(Selected excerpt):
** Begin **

This was me. I am Tom and yes, my actual name is Tom.

Been talking about this trade for a long time on http://www.braves-nation.com/forums/showthread.php?tid=2044&pid=56031#pid56031

Maggie25
Member
Member
Maggie25

What I think this proves is that Andrew Friedman and Farhan Zaidi obviously read Fangraphs chats and took your idea. That or you are psychic. Those two things, or you did some good baseball/contracts analysis. Either way, good job.

tthetank55
Member
tthetank55

I will go with a 0.01% chance that someone in either team’s FO saw this and it made any impact on subsequently actions.

But as Lloyd Christmas once said “You’re telling me there’s a chance…”

Brad
Member
Brad

I mean, Kiley McDaniel does work for the Braves and a slew of SABER slanted writers have jobs in MLB. Teams are looking at these sites. Too bad Tom can’t get any kickbacks. Come on Kiley, send the man a shirsey or something.

bohknowsbmore
Member
bohknowsbmore

Or SABER slanted folks might have parallel thought processes.

troybruno
Member
Member
troybruno

*did

dcweber99
Member
dcweber99

I went to a (competing site of Fangraphs) event at PNC Park this summer and Neal Huntington mentioned that he read (competitor’s site). I wouldn’t be surprised at all if someone in one of those front offices saw the suggestion. Whether that was the actual impetus is a different issue altogether- I’m sure the Dodgers were looking for all kinds of ways to get under the tax threshold and I’m sure the Braves were looking for all kinds of ways to free up space for 2018. We’ll know for sure if Tom gets a job offer

mikejunt
Member
Member
mikejunt

I mean, their book is filled with quotes from executives who say that they read it, and that was frequently true just a few years ago, probably still is.

Brian Reinhart
Member
Member

Dude, you are officially already a better GM than actual GMs Jim Bowden, Omar Minaya, or Dave Stewart.

Hollar
Member
Member

Don’t forget Derek Jeter.

DBRuns
Member
DBRuns

Or Ruben Amaro, Jr.

Oleg
Member
Oleg

No, I’m that Tom.

** End **

(Provided data):
** Begin **

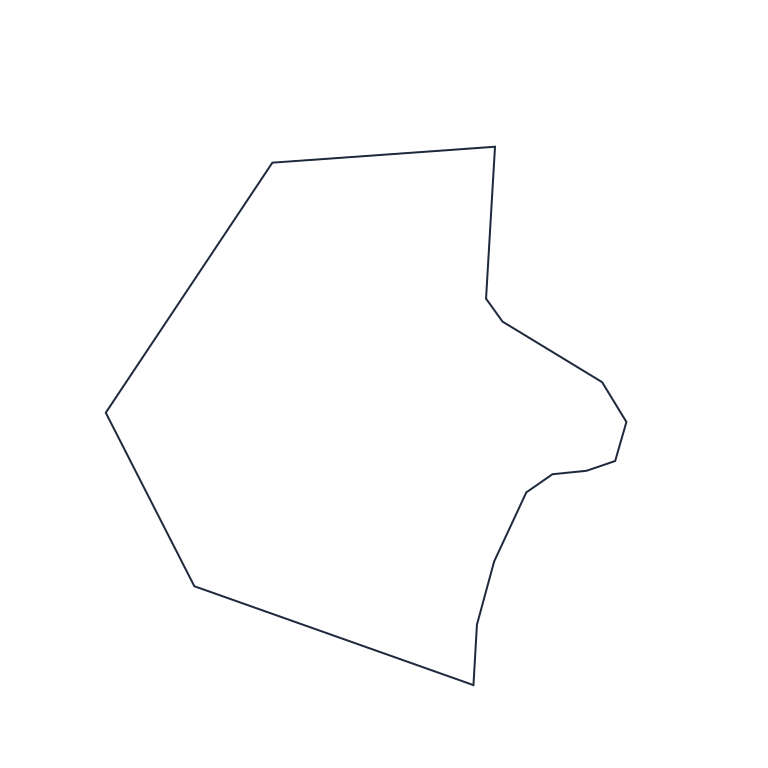 the border of Limerick, rotated 114°
{"feature_id": "IRL-5570", "entity_name": "Limerick", "entity_type": "City", "adm_level": 1, "iso_a3": "IRL", "parent_name": "Ireland", "parent_adm1": "", "projection": "albers", "projection_center": [-8.613, 52.652], "detail": "fine", "context": "isolated", "style": "outline", "palette": "slate", "viewbox_px": 768, "rotation_deg": 114, "n_neighbors": 0, "source": "natural_earth", "source_scale": "10m", "svg_char_len": 358}
<svg xmlns="http://www.w3.org/2000/svg" viewBox="0 0 768 768"><g transform="rotate(114 384 384)"><path d="M360.3,141.5L380.9,163.7L397.9,193.4L425.1,209.9L501.3,211.2L566.1,201.2L622.7,179.8L645.9,475.0L523.4,626.5L227.2,576.0L122.1,379.1L264.5,325.5L278.8,301.1L293.6,185.5L320.1,147.1L360.3,141.5Z" fill="none" stroke="#1e293b" stroke-width="2"/></g></svg>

** End **

(Direction A): Please write out the stretch of the baseball trade comments from "But as Lloyd" through "shirsey or something.".
(Direction B):
Answer these from the baseball trade comments:
(i) Which team does Kiley McDaniel work for?
(ii) At which ballpark did dcweber99 attend an event this summer?
(iii) Which two men does Maggie25 say read Fangraphs chats?

(Full output A):
But as Lloyd Christmas once said “You’re telling me there’s a chance…”

Brad
Member
Brad

I mean, Kiley McDaniel does work for the Braves and a slew of SABER slanted writers have jobs in MLB. Teams are looking at these sites. Too bad Tom can’t get any kickbacks. Come on Kiley, send the man a shirsey or something.

(Full output B):
(i) The Braves.
(ii) PNC Park.
(iii) Andrew Friedman and Farhan Zaidi.